** Текстовый фрагмент **

****

Смекни!
smekni.com

“Время колокольчиков”: литературная история символа (стр. 2 из 5)

Так родился фразеологизм по всем по трём, возникший из ямщицкой поговорки “По всем по трём, коренной не тронь, — а кроме коренной нет ни одной” 9. Хлестнуть “по всем по трём” означало ударить кнутом по всем лошадям сразу — и тем самым резко убыстрить движение повозки. Ямщики, естественно, в обычной практике пользовались таким ударом крайне редко — лишь в некие особенные минуты, когда “душа развернулась” и оказалась особенно расположена к увеличению скорости: “И какой же русский не любит быстрой езды?”

Подслушавший это ямщицкое присловье Вяземский и употребил его вместо пушкинского “русского титула”. Особая образность этого фразеологизма создавала неожиданный эффект — и Пушкин принял его: в издании стихотворений 1826года он поместил “Телегу жизни” в редакции Вяземского. Но уже в следующем издании (1829) предпочёл частично вернуться к “матерной” редакции, заменив обсценное выражение показательной фигурой умолчания, ещё более выражавшей образ человеческой молодости:

С утра садимся мы в телегу;

Мы рады голову сломать

И, презирая лень и негу,

Кричим: пошёл!… (III, 306)

Между тем “игра” Пушкина и Вяземского с “русским титулом” имела и ещё одно неожиданное следствие. С лёгкой руки Вяземского выражение по всем по трём вошло в русскую поэзию — а русская тройка стала чуть ли не национальным символом.

В том же 1825году, вслед за публикацией в “Московском телеграфе” им воспользовался Ф.Н.Глинка в стихотворении “Сон русского на чужбине”. Содержание этого большого стихотворения — ряд меняющихся эпизодов и образов “заветной русской стороны”, которые предстают во сне русскому человеку, находящемуся вдали от родины. Один из эпизодов прямо связан с тройкой:

И мчится тройка удалая

В Казань дорогой столбовой,

И колокольчик — дар Валдая —

Гудит, качаясь, под дугой…

Младой ямщик бежит с полночи:

Ему сгрустнулося в тиши...

****

** Условие задания **
Проверьте, согласуются ли с текстом о выражении «по всем по трём» три утверждения: 1. Выражение «по всем по трём» возникло из ямщицкой поговорки. 2. В издании 1829 года Пушкин сохранил «Телегу жизни» в редакции Вяземского без изменений. 3. Ф. Н. Глинка использовал это выражение в стихотворении «Сон русского на чужбине». Для каждого утверждения ответьте «да» или «нет» и дословно приведите решающие слова текста. Собранные данные представляют собой отдельный материал и с текстом не связаны.

Собранные данные
****

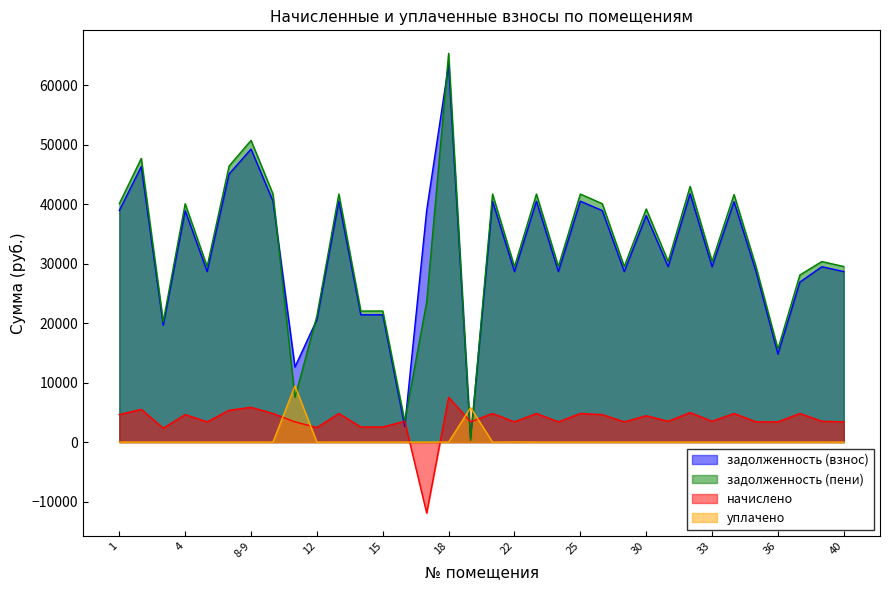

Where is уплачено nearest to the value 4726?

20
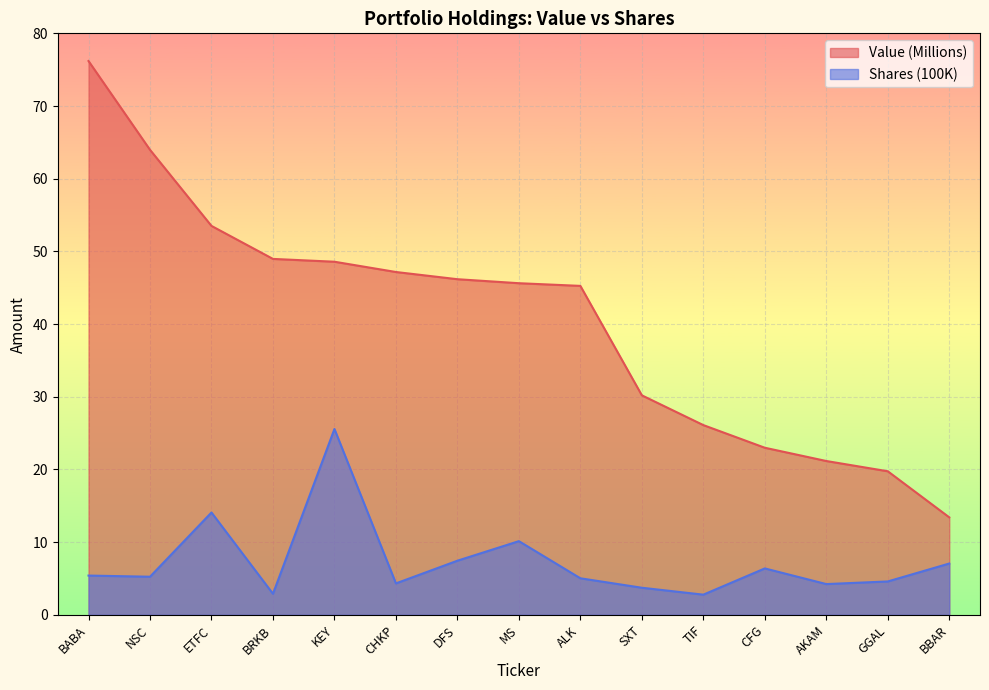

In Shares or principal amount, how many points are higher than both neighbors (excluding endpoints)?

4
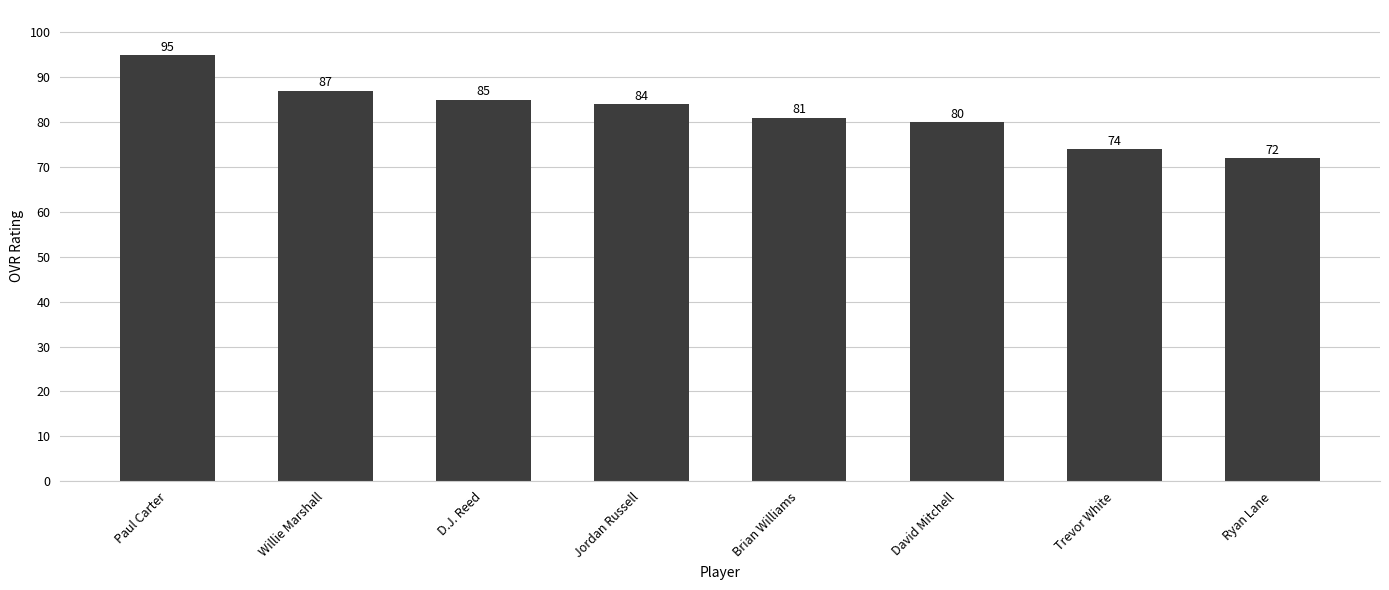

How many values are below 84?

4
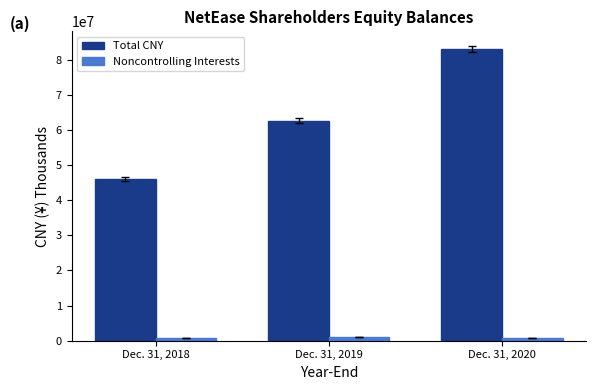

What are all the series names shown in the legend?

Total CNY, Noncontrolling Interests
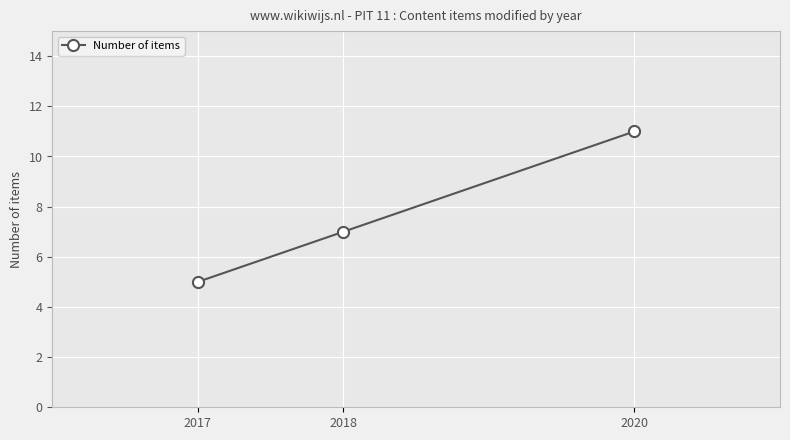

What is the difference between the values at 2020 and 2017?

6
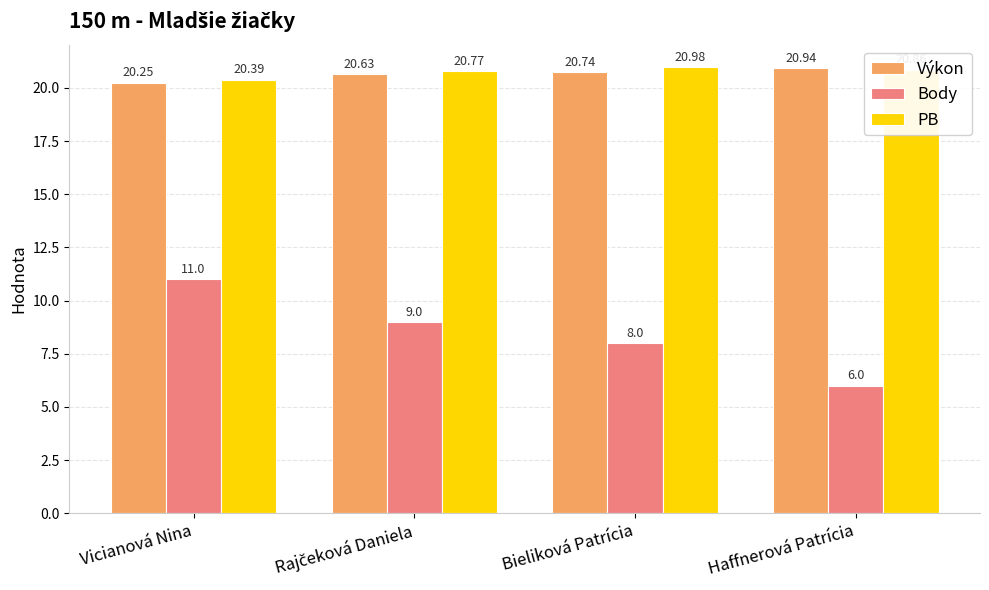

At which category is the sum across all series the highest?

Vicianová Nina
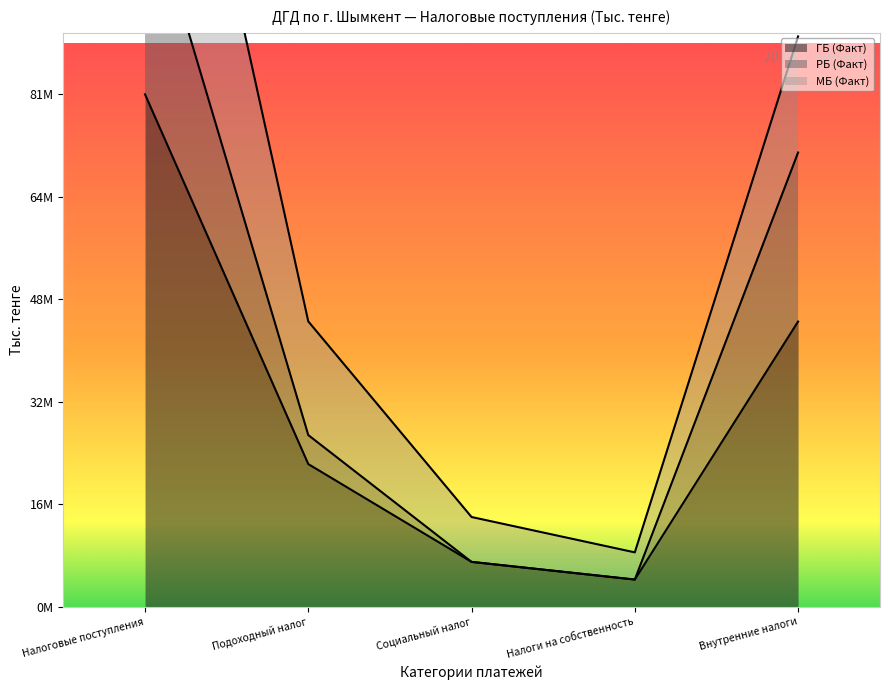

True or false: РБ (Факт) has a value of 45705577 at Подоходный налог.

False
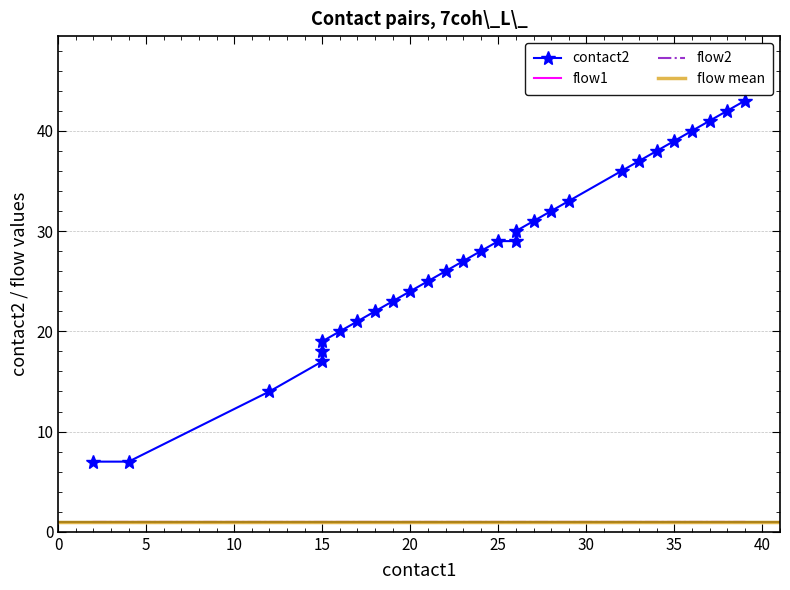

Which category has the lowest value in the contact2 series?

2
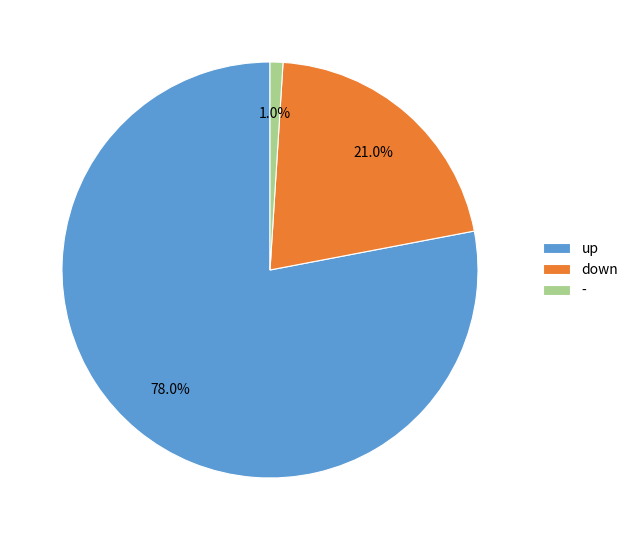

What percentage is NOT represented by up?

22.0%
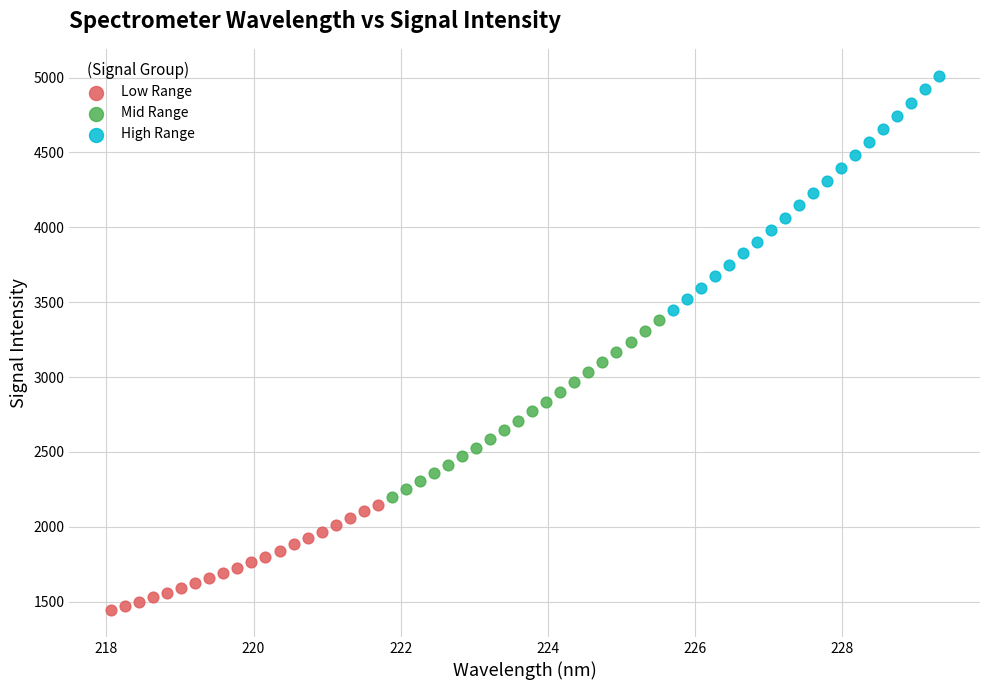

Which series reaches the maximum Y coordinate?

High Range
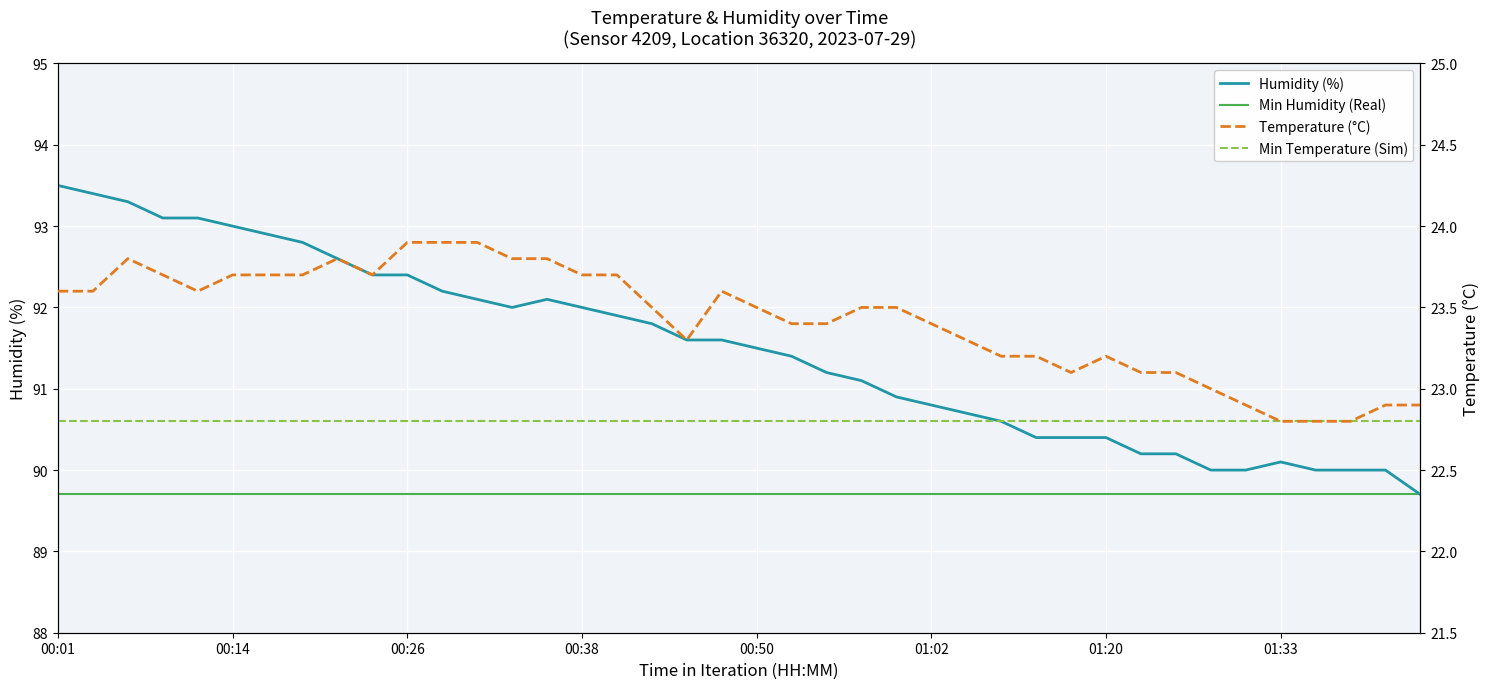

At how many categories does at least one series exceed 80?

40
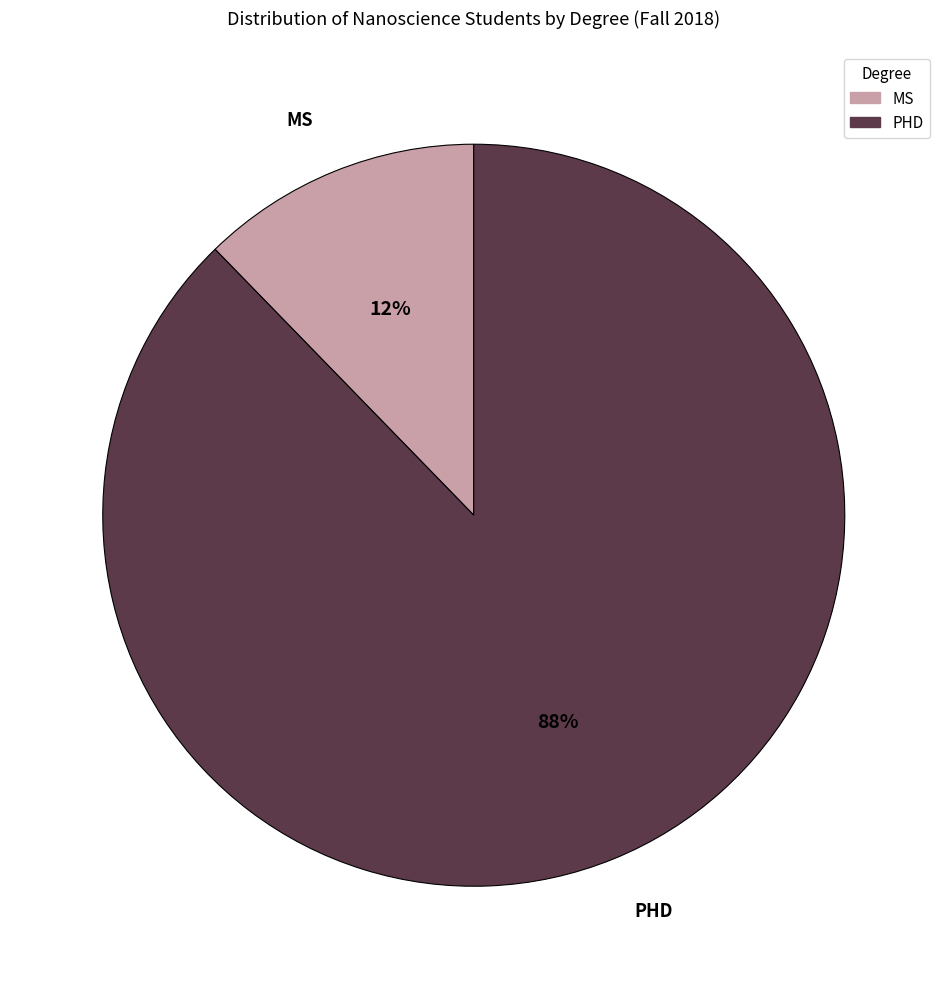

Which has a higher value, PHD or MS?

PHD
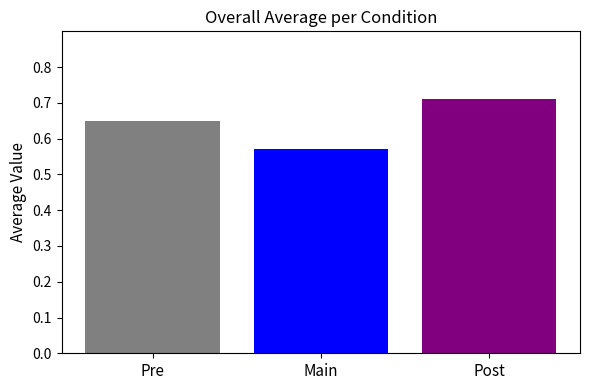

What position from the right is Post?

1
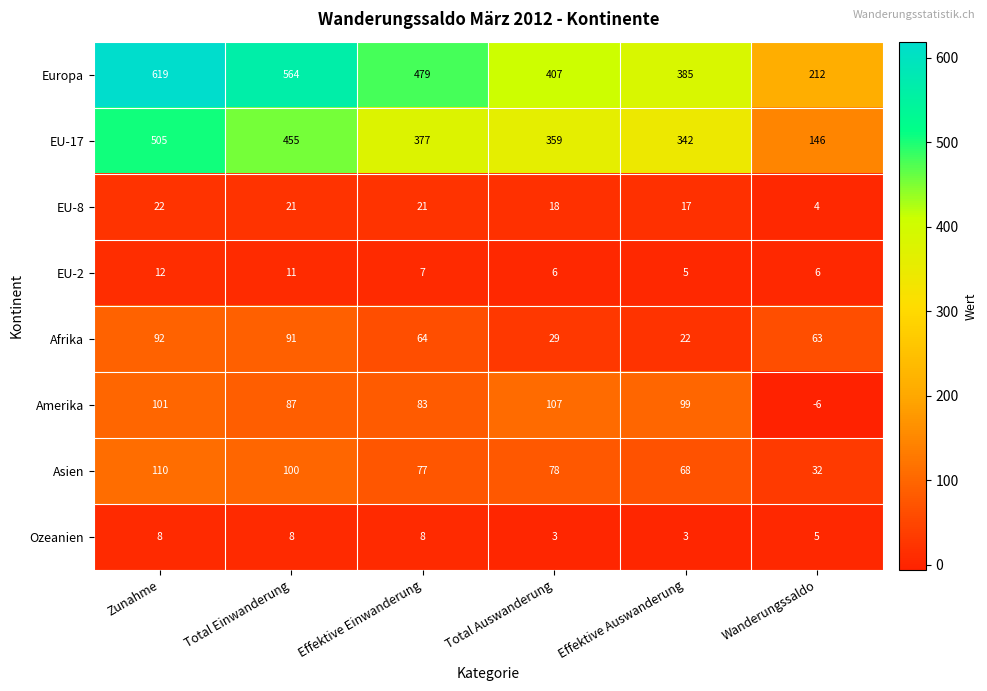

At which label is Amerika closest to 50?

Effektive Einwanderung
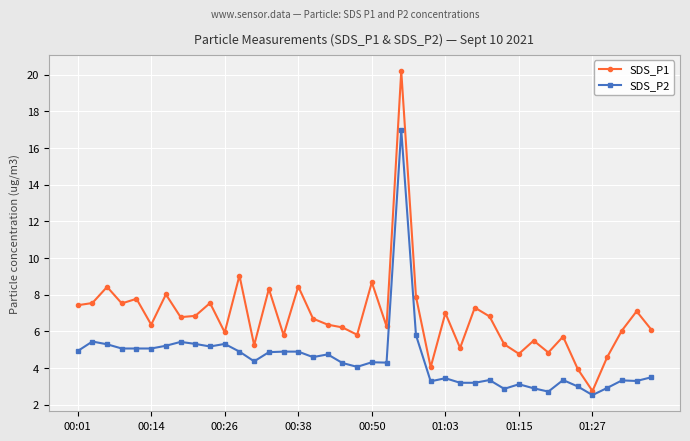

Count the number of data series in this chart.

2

****

** Решение задачи **
1. Да, в тексте сказано: «возникший из ямщицкой поговорки».
2. Нет, в тексте сказано: «Но уже в следующем издании (1829) предпочёл частично вернуться к “матерной” редакции».
3. Да, в тексте сказано: «им воспользовался Ф.Н.Глинка в стихотворении “Сон русского на чужбине”».